**課題**.
下にあるタバコについての文章に基づいて、次の問いに答えよ。
(a) 筆者が中学時代に初めて吸ったタバコの銘柄は何か。
(b) 筆者は高校の3年間、タバコをどうしていたか。
(c) ツッパリと呼ばれる生徒の間で人気だった銘柄は何か。また、それは何と呼ばれていたか。

**抜粋文**.
☆ ☆ ☆ ☆ ☆ ☆ ☆
かっこいい喫煙者でありたかった たまにはタバコの話でも その2

林信吾(作家・ジャーナリスト

林信吾の「西方見聞録」

【まとめ】

・「悪いこと」だからこそ経験してみたかった、という好奇心からタバコに手を出した。

・私にとって喫煙とは一種のファッションアイテムだった。

・現在の価格設定はさすがに異常ではないか。

前回の最後の方で、タバコを休むことになった経緯について述べさせていただいたが、今回はもう少し遡って、タバコを吸うようになった経緯から語らせていただこう。

初めての喫煙は中学生の時だが、私の両親はいずれも非喫煙者であったので、家にタバコが置いてある、ということはなく、また、昔も今も非喫煙者はタバコの臭いをひどく嫌うので、密かに買ってきて隠れて吸っていた。

いつの頃からか。受動喫煙の問題がやかましくなって、マンションなどのベランダに出て喫煙する「ホタル族」と称される人たちが話題になったりもした(遠目には蛍が光っているように見えるのだとか)が、私も部屋の窓を開けて煙を外に吐き出していたわけだ。

私以外にも、タバコに手を出すような中学生はいたが、たいてい家族に喫煙者がいて

「どうしてタバコを吸ったのか。そこにタバコがあったからだ」

という経緯であった。

早い話が好奇心だが、悪いことだと思わなかったのか、と言われれば、その思いはあった。と言うより「悪いこと」だからこそ経験してみたかった、というベクトルの好奇心ではなかっただろうか。

高校に進学すると、それほど荒れた学校という印象もなかったが(教師の認識は違っていたかも知れない笑)、タバコなど非行のうちに入らない、という気風さえあったのだ。しかし私自身は高校3年間、事実上タバコを休んでいた。天邪鬼というのか反骨精神というのか、

「やってはいけない、と言われるとやってみたくなる年頃」

が中学時代の私だとすれば、

「みんながタバコを吸うから自分も、というのは馬鹿のやること」

などと粋がっているのが、高校生時代の私であった。

話を戻して、中学時代に初めてたしなんだタバコはセブンスターであった。今はどうなのか知らないが、1970年代にはベストセラーと言うか定番と言うか、そういう存在で、そもそもタバコの味など分からないから、とりあえずビールならぬ、とりあえずセブンスターでよいだろう、くらいの考えであった。考えというほどのことでもないが。

前述のように、私以外にも喫煙する中高生はいたが、ツッパリと呼ばれる不良じみた生徒(当時ヤンキーという呼称はあまり聞かれなかった)の間ではショートホープが人気で、皆ショッポと呼んでいた。
☆ ☆ ☆ ☆ ☆ ☆ ☆
データセットに含まれる項目
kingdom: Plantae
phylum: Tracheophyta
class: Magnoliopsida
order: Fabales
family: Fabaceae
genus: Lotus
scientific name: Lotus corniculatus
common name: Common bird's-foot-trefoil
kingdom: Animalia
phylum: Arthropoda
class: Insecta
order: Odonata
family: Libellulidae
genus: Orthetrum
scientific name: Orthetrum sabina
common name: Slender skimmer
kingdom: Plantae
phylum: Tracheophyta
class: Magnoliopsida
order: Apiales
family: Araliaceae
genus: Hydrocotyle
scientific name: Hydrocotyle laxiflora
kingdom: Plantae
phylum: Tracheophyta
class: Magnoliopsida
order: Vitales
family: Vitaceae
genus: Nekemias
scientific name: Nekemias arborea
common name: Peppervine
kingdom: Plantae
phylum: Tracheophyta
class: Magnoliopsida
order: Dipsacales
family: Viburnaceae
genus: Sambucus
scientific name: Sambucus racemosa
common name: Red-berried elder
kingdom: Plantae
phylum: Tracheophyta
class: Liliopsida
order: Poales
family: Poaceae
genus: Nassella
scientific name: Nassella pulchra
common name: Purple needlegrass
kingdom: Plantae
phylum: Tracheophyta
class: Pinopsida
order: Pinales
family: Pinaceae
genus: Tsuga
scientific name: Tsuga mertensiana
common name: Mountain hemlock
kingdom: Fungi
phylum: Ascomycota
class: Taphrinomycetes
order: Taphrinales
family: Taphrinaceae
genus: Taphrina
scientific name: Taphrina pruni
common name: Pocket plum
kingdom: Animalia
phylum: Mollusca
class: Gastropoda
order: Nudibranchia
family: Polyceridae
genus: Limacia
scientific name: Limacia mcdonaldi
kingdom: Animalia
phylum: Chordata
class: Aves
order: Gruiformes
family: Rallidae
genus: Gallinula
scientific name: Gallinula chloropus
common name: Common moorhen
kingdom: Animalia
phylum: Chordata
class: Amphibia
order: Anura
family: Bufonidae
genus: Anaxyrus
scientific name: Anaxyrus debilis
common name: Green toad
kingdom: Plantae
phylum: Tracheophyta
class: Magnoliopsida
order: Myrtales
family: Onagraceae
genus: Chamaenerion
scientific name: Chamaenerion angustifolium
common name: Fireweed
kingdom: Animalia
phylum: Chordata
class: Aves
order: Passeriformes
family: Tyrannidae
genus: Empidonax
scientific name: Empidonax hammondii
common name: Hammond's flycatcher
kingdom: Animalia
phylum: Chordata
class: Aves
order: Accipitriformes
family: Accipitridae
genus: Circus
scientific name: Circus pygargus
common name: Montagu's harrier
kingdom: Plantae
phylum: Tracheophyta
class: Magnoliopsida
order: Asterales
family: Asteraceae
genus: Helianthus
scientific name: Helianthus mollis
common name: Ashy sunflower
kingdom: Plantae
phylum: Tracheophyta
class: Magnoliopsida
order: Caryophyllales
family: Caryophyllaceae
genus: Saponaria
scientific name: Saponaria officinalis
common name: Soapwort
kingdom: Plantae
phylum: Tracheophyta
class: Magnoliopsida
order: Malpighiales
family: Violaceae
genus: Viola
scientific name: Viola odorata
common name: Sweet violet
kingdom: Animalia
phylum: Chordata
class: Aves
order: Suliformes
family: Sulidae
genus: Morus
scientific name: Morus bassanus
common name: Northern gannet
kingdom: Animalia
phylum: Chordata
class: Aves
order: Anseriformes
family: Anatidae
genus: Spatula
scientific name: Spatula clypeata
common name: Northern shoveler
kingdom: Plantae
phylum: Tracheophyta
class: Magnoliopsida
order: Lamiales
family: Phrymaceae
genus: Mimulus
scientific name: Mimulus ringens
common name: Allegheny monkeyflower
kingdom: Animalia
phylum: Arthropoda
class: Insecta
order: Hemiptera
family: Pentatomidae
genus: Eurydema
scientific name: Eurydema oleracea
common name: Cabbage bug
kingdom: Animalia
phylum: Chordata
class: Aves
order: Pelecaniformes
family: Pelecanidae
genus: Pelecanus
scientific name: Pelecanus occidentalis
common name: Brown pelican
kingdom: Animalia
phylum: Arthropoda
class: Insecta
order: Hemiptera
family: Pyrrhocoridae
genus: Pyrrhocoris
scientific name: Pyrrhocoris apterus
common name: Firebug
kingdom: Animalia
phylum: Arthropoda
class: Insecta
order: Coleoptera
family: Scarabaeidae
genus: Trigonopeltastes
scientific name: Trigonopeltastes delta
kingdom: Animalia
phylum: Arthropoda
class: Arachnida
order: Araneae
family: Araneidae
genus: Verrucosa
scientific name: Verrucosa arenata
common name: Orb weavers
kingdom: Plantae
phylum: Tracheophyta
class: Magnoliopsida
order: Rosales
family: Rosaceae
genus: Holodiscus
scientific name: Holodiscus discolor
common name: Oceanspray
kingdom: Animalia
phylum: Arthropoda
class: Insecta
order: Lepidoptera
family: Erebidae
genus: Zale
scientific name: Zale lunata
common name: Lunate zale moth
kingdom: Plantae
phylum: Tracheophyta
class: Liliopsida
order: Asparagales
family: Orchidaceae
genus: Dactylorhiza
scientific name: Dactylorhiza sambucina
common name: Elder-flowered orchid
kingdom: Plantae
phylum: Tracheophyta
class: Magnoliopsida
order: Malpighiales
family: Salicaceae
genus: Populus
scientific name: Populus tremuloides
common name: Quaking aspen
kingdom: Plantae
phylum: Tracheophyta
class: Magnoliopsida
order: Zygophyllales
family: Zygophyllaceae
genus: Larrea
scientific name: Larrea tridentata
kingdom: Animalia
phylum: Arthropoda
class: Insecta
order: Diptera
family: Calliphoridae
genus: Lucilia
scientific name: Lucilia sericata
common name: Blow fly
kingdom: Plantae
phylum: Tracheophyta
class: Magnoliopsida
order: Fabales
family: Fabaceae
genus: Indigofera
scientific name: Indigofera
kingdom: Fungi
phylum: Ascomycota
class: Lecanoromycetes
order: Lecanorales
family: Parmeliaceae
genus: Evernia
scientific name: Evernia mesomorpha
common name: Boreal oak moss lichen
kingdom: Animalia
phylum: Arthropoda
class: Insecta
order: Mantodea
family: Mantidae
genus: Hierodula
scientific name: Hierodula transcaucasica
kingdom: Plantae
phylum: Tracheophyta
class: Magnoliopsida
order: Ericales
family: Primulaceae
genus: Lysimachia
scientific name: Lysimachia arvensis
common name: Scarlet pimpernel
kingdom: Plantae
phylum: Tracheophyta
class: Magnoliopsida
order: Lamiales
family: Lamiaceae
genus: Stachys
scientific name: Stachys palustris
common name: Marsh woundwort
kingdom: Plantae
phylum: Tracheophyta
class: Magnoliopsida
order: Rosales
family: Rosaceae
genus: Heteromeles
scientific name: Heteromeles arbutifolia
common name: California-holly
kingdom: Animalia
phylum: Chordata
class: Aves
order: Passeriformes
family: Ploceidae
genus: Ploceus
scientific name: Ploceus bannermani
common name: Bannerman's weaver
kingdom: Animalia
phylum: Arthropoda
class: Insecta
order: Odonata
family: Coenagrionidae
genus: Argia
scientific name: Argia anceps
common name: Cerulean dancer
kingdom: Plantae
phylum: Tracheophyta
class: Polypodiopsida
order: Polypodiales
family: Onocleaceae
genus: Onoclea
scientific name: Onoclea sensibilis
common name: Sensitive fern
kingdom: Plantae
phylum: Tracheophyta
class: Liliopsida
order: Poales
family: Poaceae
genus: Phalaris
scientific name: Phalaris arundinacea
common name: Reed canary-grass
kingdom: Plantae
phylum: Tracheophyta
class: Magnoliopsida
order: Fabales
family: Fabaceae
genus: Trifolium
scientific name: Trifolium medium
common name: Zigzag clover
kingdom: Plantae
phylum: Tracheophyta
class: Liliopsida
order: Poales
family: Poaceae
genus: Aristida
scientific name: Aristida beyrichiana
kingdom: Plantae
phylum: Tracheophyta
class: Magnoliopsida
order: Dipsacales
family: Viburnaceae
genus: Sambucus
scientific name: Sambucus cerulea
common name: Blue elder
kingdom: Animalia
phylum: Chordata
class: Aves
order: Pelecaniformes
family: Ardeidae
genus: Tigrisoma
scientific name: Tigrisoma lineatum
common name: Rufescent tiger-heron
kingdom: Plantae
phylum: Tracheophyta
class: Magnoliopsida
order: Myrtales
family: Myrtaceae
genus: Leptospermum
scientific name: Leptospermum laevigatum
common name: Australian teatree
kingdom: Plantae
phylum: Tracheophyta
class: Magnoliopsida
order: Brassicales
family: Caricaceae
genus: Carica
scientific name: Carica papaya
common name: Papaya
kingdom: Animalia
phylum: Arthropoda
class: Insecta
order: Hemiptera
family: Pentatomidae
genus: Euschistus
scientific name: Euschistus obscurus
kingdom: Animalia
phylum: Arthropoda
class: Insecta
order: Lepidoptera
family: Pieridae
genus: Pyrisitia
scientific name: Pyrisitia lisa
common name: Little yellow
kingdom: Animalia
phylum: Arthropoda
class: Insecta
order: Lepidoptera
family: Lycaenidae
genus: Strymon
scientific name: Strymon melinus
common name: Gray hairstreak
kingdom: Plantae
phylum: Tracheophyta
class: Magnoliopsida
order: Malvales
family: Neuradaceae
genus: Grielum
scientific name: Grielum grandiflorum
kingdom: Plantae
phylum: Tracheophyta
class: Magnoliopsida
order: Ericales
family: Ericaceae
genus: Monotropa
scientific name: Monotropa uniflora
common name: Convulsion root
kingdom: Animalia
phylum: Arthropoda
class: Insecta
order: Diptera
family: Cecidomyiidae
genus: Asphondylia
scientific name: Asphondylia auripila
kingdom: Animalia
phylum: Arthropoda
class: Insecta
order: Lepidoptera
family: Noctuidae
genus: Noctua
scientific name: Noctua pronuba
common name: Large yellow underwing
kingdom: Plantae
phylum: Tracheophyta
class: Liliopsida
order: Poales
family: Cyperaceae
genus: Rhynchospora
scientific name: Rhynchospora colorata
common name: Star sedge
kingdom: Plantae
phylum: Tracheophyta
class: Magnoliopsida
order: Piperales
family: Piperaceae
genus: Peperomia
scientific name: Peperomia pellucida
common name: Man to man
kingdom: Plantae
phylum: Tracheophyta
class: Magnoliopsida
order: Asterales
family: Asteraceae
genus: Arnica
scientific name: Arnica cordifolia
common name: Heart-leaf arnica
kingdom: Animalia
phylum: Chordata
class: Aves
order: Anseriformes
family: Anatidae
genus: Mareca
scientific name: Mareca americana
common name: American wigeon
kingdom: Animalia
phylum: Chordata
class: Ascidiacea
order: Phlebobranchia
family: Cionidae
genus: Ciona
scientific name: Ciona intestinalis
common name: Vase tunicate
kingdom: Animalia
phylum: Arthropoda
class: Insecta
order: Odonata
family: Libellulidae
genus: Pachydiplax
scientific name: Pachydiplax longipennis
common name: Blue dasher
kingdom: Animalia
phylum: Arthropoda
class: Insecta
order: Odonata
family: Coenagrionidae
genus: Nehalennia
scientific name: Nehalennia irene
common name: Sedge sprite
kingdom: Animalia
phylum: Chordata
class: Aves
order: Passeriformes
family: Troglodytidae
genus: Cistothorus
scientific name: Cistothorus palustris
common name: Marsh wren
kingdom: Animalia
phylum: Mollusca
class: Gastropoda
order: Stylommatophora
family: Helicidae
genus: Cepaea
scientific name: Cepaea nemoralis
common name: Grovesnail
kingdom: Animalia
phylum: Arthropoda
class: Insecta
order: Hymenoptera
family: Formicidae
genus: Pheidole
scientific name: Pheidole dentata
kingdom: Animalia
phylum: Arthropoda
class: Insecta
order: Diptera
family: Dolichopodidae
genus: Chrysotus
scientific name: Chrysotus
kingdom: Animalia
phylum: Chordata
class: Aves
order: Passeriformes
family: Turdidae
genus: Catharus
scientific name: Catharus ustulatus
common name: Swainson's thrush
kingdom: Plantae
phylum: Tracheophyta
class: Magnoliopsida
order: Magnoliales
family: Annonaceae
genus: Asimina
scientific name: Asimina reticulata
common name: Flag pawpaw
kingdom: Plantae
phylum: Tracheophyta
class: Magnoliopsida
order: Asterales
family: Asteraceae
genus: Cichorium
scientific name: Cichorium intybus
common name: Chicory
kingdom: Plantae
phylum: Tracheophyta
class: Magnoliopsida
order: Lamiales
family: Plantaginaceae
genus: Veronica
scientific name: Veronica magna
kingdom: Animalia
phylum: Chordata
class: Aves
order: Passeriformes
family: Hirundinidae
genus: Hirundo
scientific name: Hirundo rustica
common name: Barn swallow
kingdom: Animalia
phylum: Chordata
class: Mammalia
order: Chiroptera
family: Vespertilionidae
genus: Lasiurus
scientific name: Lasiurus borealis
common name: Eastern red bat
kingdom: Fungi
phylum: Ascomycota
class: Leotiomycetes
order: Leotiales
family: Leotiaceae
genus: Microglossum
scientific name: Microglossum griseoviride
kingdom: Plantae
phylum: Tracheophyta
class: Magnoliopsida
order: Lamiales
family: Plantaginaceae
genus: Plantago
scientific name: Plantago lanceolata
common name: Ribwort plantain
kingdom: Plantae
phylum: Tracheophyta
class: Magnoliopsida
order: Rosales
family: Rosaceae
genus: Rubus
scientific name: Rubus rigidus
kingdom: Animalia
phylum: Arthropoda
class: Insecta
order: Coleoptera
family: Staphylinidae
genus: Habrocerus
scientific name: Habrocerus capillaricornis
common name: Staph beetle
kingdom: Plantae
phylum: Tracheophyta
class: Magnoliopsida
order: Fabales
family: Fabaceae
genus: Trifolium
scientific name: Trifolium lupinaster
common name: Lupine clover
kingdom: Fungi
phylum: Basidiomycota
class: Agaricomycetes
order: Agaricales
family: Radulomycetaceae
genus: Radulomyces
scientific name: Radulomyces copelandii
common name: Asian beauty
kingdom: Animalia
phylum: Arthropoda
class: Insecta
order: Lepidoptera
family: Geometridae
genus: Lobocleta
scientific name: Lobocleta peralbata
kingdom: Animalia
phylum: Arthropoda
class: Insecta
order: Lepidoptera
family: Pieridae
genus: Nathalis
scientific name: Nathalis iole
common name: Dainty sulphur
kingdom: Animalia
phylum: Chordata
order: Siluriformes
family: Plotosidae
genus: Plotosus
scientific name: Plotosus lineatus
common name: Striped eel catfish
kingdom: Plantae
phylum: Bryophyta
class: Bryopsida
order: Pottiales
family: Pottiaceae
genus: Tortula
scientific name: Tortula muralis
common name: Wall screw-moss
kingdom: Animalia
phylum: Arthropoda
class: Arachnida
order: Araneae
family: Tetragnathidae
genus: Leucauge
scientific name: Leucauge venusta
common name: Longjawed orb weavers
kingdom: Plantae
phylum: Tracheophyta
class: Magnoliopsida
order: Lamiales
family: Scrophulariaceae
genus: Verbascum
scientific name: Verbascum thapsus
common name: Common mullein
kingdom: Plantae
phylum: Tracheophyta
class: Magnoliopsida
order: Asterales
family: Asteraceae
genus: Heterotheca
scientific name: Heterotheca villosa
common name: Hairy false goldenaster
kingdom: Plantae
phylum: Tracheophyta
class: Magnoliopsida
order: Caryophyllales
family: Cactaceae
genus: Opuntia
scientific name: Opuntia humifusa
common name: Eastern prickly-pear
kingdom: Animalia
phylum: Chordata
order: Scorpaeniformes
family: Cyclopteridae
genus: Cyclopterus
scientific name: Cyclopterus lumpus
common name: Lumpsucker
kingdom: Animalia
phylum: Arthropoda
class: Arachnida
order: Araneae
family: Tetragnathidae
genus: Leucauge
☆ ☆ ☆ ☆ ☆ ☆ ☆
**解答例**.
(a) セブンスター。
(b) 事実上休んでいた。
(c) ショートホープで、ショッポと呼ばれていた。